Roderick Elms writes and arranges lovely stuff ...

British composer Roderick Elms writes and arranges lovely stuff that gets widely performed in the U.K. After hearing this disc, one hopes it will receive many airings in the U.S. as well. Stephen Bell conducts the Royal Philharmonic Orchestra and Peter Broadbent's Joyful Company of Singers, with fine contributions from tenor Mark Wilde and organist Stuart Nicholson. Though this disc can’t match Telarc or Sony/BMG for sound quality, it is still a joy.

Dutton Epoch CDLX7175

Andrew Lamb
Spring 2008

A breath of fresh air ...

This CD was issued in 2006 but seems not to have been reviewed here previously. More's the pity, because it's one of the most enjoyable British light music CDs to come my way in recent years. Roderick Elms's name will already be well enough known for his appearances on CD as solo pianist in music by Richard Addinsell, Hubert Bath and others. The music here, though, is by no means written just as a vehicle for his own performing talents. Indeed Elms appears only as soloist in the opening Concertino for Celeste and as pianist in a few other pieces.

Don't let the CD's somewhat gimmicky title, 'A Little Fall-ish!', put you off. The music belongs irrefutably to the British light music tradition. The CD title comes from the first movement of the delightful Four Seasonal Nocturnes for solo horn and orchestra, which capture aspects of the changing seasons in various countries. A breath of fresh air is above all what the CD conveys, with suggestions of Delius and Vaughan Williams in the restrained and delicate orchestration. That Elms has a fine ear for instrumental textures and colours is further demonstrated by the 'Fandango Fantastico' for organ and guitar, and not least by the final three-movement suite of arrangements of Bach for piano and orchestra. Altogether this is a CD of atmospheric and approachable music of real charm. Elms is very decidedly a composer worth getting to know.

Robert Matthew-Walker
January 2009

... this CD can be purchased with confidence.
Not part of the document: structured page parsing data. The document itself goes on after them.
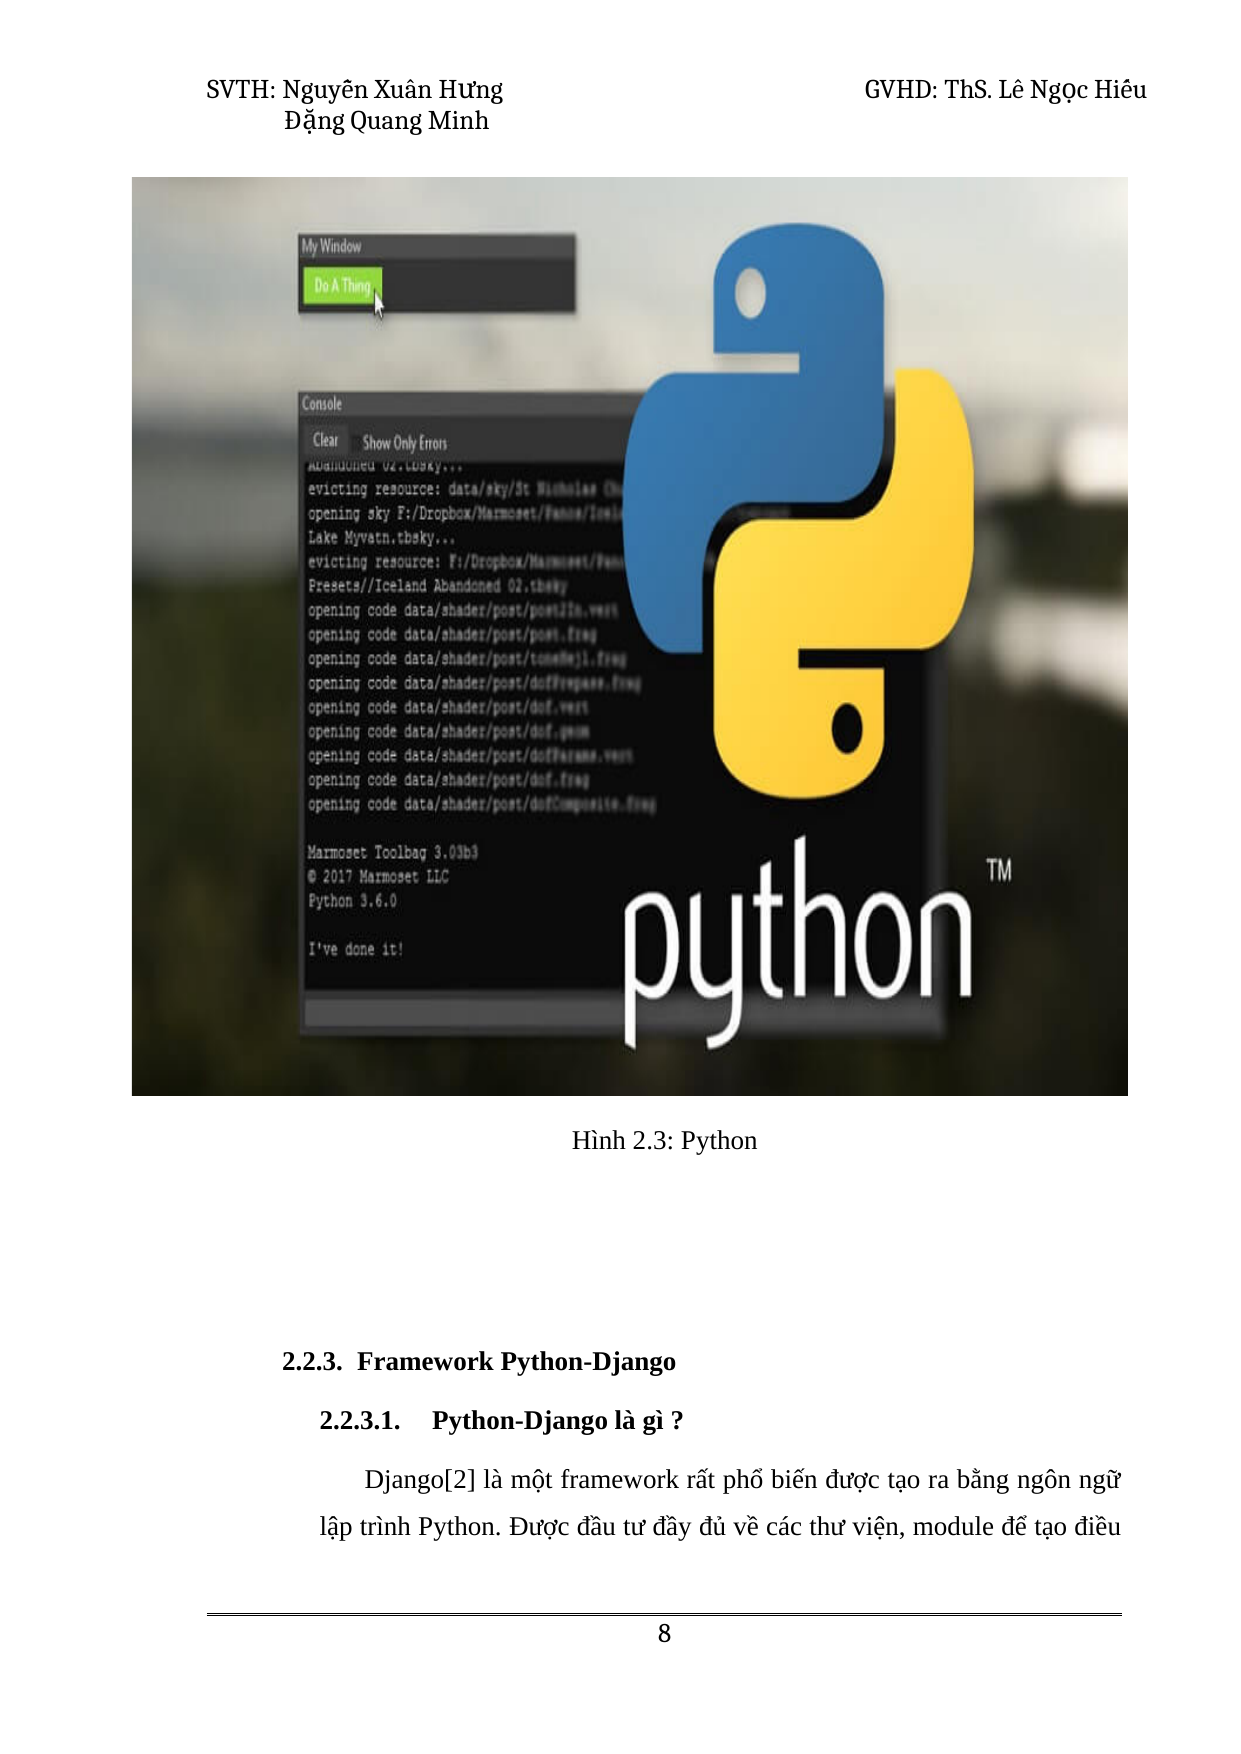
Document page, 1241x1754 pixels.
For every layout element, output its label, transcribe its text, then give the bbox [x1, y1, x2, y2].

subtitle Python-Django là gì ? [319, 1404, 1122, 1435]
text Hình 2.3: Python [207, 1124, 1122, 1155]
subtitle Framework Python-Django [282, 1345, 1122, 1376]
picture [131, 177, 1128, 1096]
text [319, 1463, 1122, 1541]
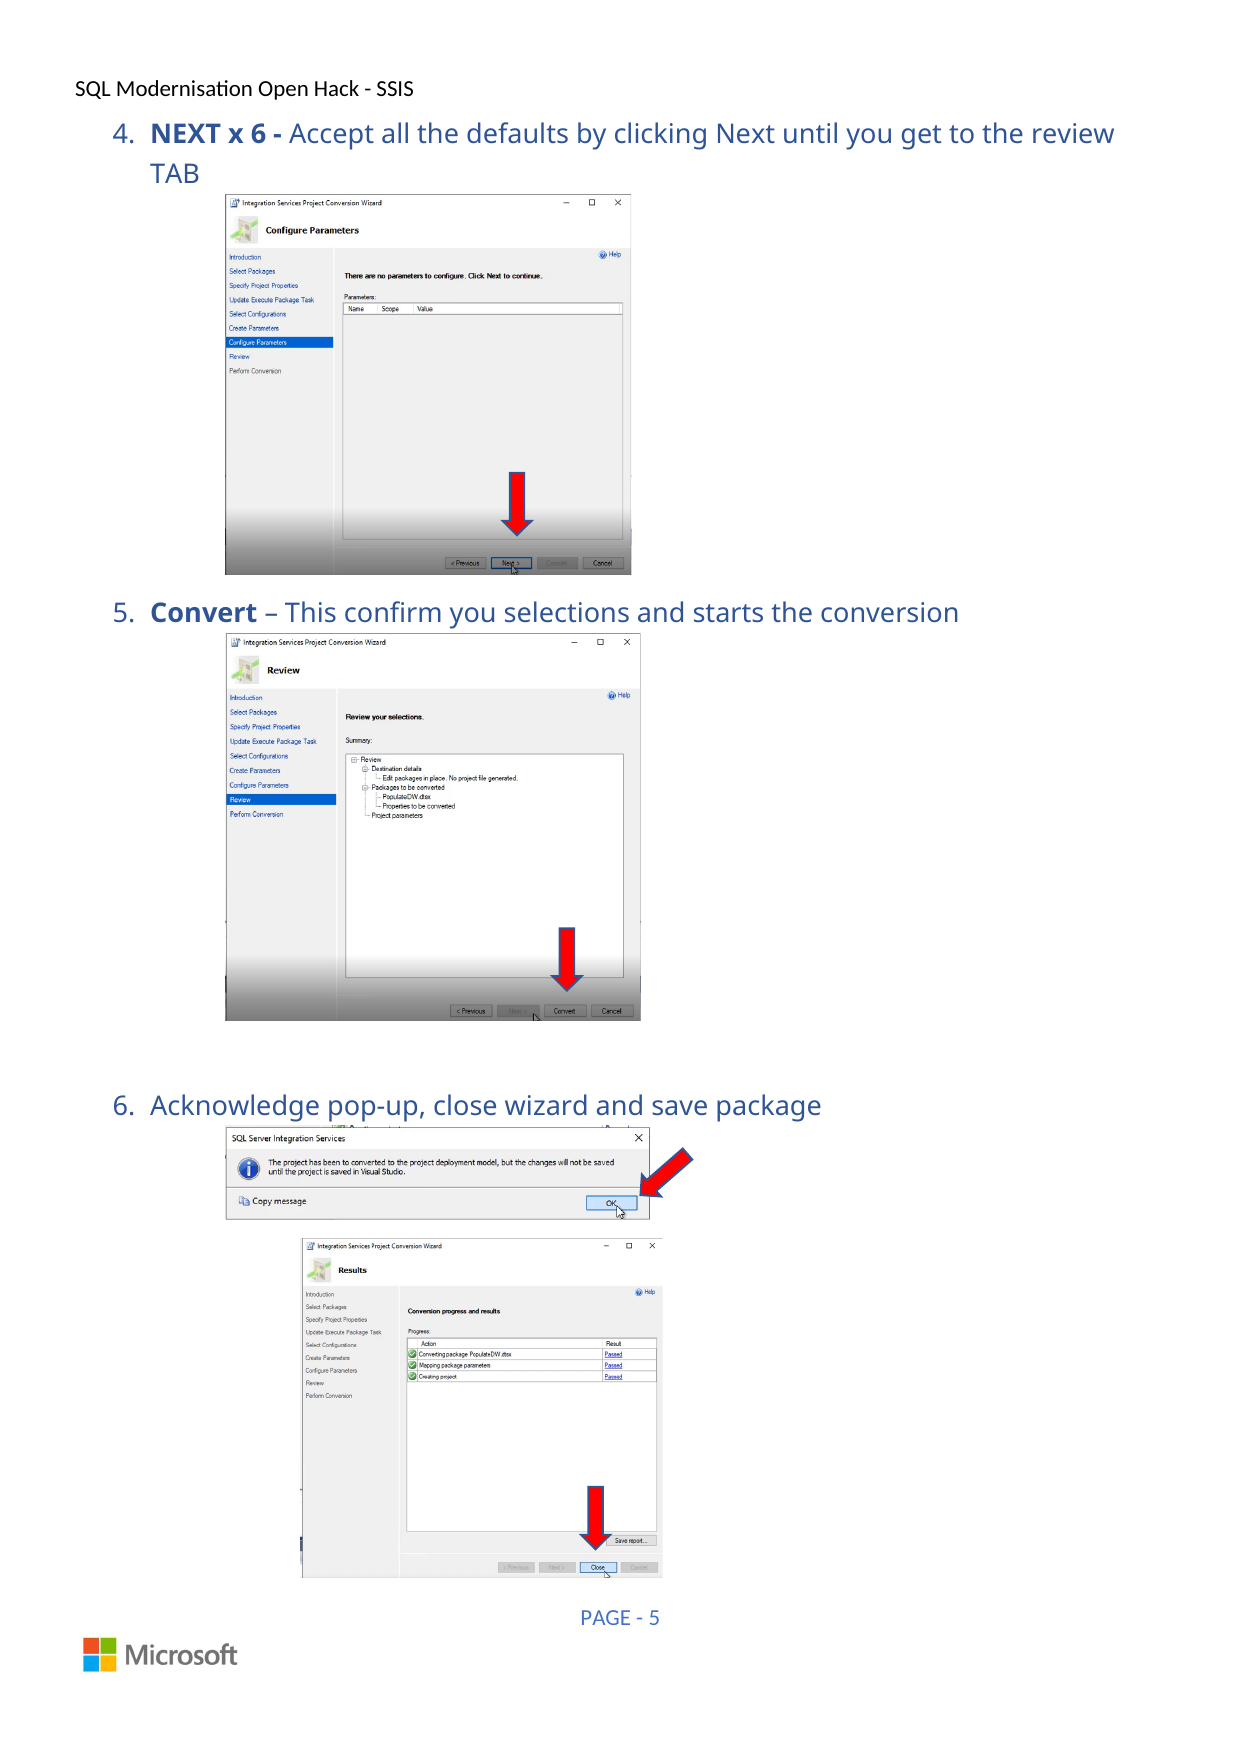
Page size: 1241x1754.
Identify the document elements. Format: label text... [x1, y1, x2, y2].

picture [225, 632, 641, 1021]
picture [300, 1238, 663, 1578]
subtitle NEXT x 6 - Accept all the defaults by clicking Next until you get to the review TAB [112, 115, 1165, 192]
picture [225, 194, 632, 575]
subtitle Acknowledge pop-up, close wizard and save package [112, 1086, 1165, 1123]
picture [225, 1125, 650, 1220]
subtitle Convert – This confirm you selections and starts the conversion [112, 593, 1165, 630]
picture [75, 1630, 246, 1681]
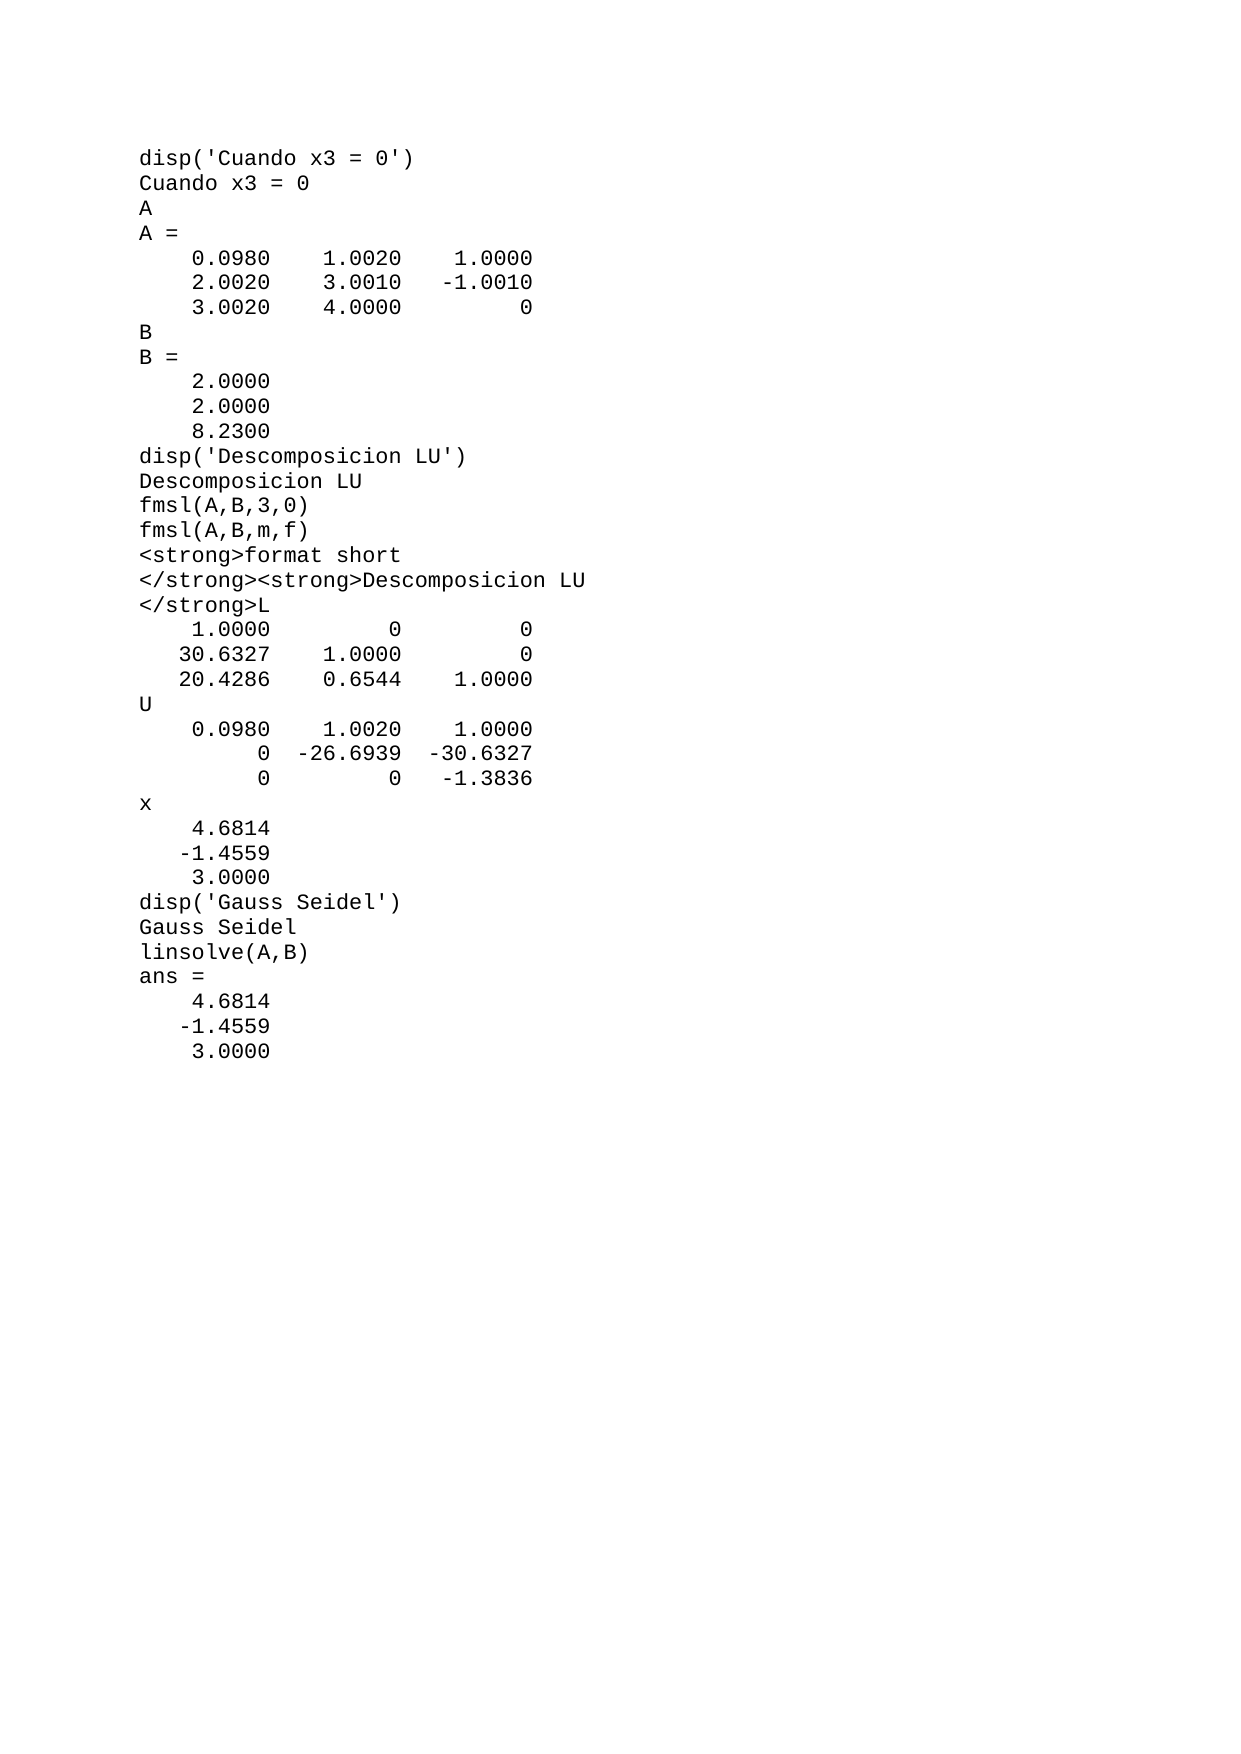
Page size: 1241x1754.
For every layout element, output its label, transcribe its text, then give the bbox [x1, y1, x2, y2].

text linsolve(A,B) [139, 941, 1101, 966]
text A [139, 197, 1101, 222]
text x [139, 792, 1101, 817]
text 0 0 -1.3836 [139, 767, 1101, 792]
text fmsl(A,B,3,0) [139, 495, 1101, 519]
text 30.6327 1.0000 0 [139, 643, 1101, 668]
text </strong>L [139, 594, 1101, 619]
text 20.4286 0.6544 1.0000 [139, 668, 1101, 693]
text 4.6814 [139, 817, 1101, 842]
text 0 -26.6939 -30.6327 [139, 743, 1101, 767]
text U [139, 693, 1101, 718]
text 4.6814 [139, 991, 1101, 1015]
text -1.4559 [139, 842, 1101, 867]
text 2.0020 3.0010 -1.0010 [139, 272, 1101, 296]
text 2.0000 [139, 396, 1101, 420]
text 0.0980 1.0020 1.0000 [139, 247, 1101, 272]
text disp('Descomposicion LU') [139, 445, 1101, 470]
text B = [139, 346, 1101, 371]
text A = [139, 222, 1101, 247]
text ans = [139, 966, 1101, 991]
text -1.4559 [139, 1015, 1101, 1040]
text Descomposicion LU [139, 470, 1101, 495]
text Gauss Seidel [139, 916, 1101, 941]
text Cuando x3 = 0 [139, 172, 1101, 197]
text B [139, 321, 1101, 346]
text 3.0000 [139, 867, 1101, 891]
text 2.0000 [139, 371, 1101, 396]
text <strong>format short [139, 544, 1101, 569]
text disp('Cuando x3 = 0') [139, 148, 1101, 172]
text 0.0980 1.0020 1.0000 [139, 718, 1101, 743]
text 8.2300 [139, 420, 1101, 445]
text 3.0000 [139, 1040, 1101, 1065]
text 3.0020 4.0000 0 [139, 296, 1101, 321]
text fmsl(A,B,m,f) [139, 519, 1101, 544]
text 1.0000 0 0 [139, 619, 1101, 643]
text disp('Gauss Seidel') [139, 891, 1101, 916]
text </strong><strong>Descomposicion LU [139, 569, 1101, 594]
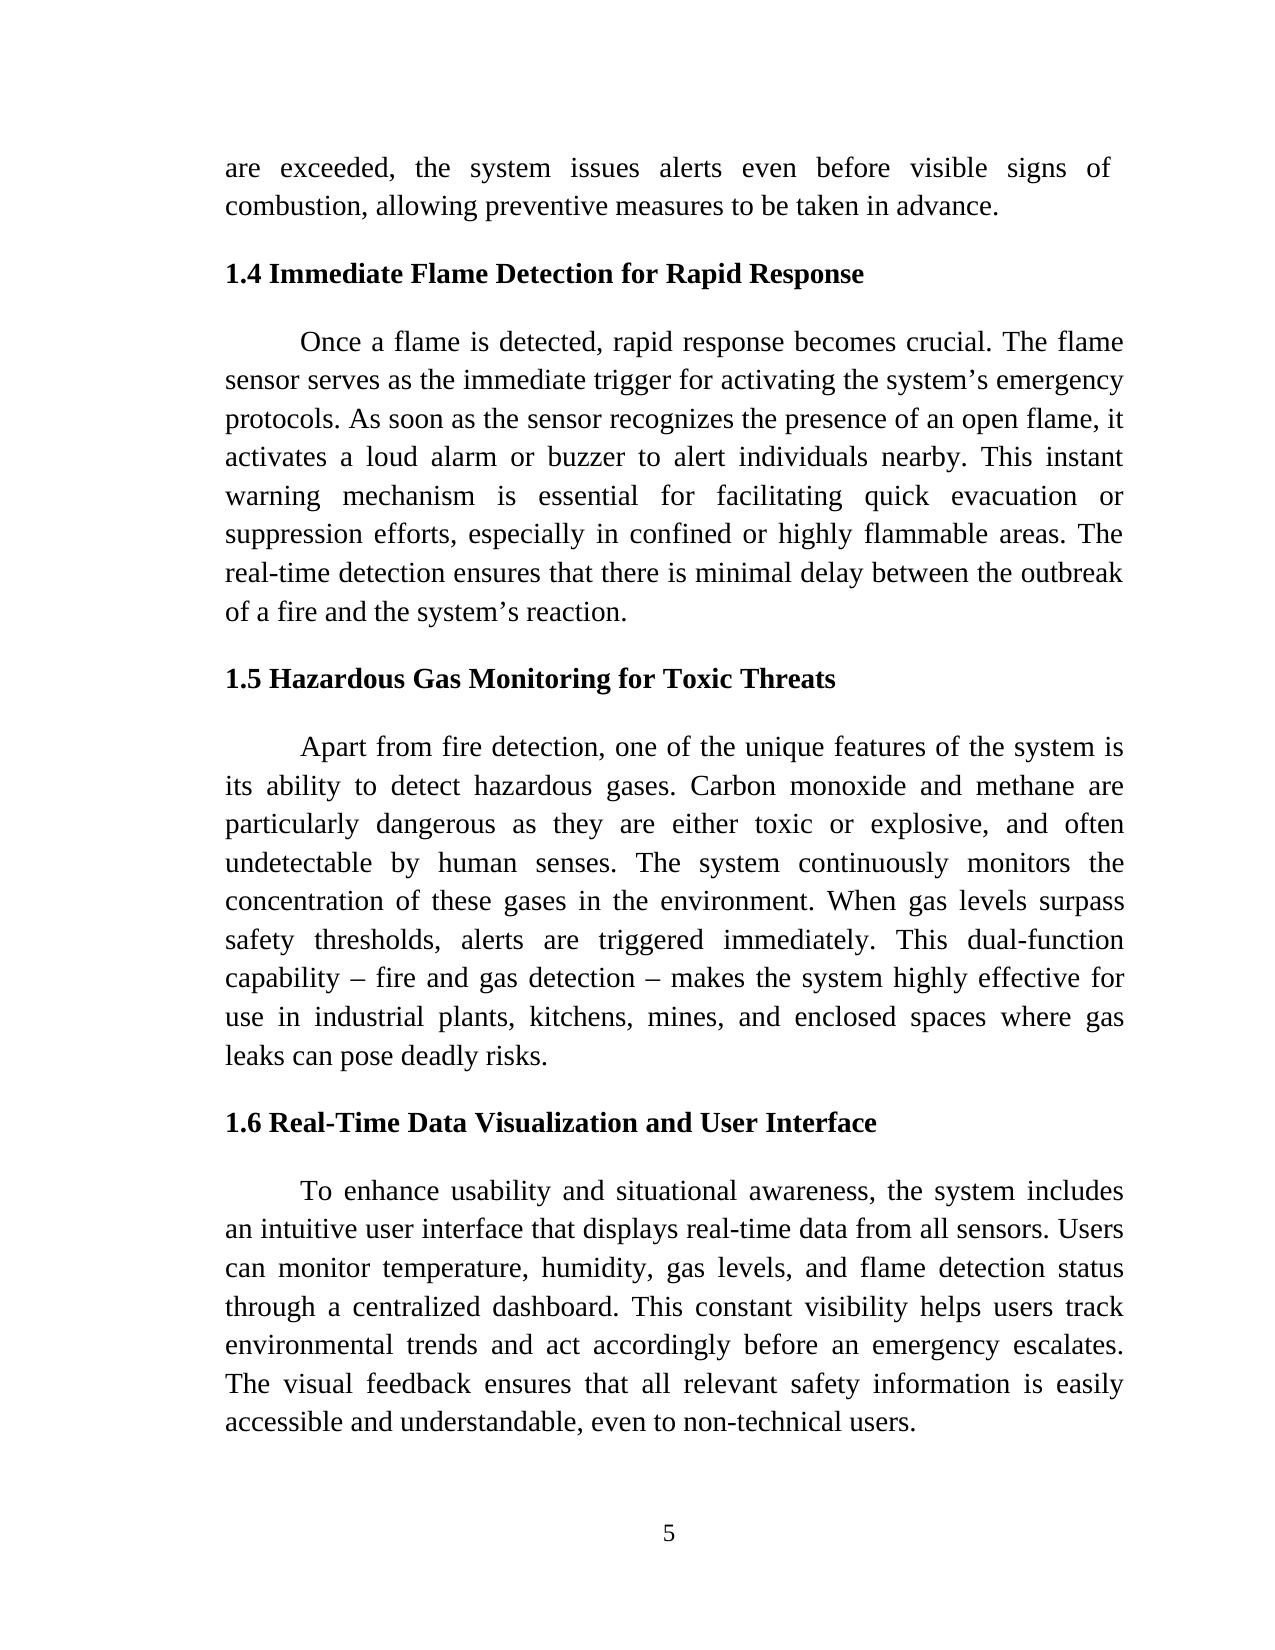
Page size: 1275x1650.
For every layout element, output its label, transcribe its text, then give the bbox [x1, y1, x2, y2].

A contemporary musician who is not afraid to describe his music as being part of the 'lighter' repertoire is Roderick Elms, now 57 years old, and a well-known figure in London orchestral circles as a keyboard player. Ten of his short pieces constitute the repertoire on a disc devoted entirely to him, in which he variously appears as piano and celeste soloist - the latter in his Concertino for celeste and small orchestra (is this a first for this instrument?). Elms's music makes no claims for profundity or serious intellectual content (hardly possible, with 15 individual movements averaging just over four minutes each), but all of these miniatures have attractive characteristics and are very expertly orchestrated. This is, [as with Amanda Jane Fox's piece mentioned earlier,] music which could have graced the soundtrack of those Look at Life short films, although the most substantial work is a three-movement suite for piano and orchestra taken from J. S Bach - the purpose of which escapes me. The recording quality of the Royal Philharmonic Orchestra under Stephen Bell is very good; if musical flummery appeals to you, this CD can be purchased with confidence (Dutton Epoch CDLX7175, 1 hour 6 minutes).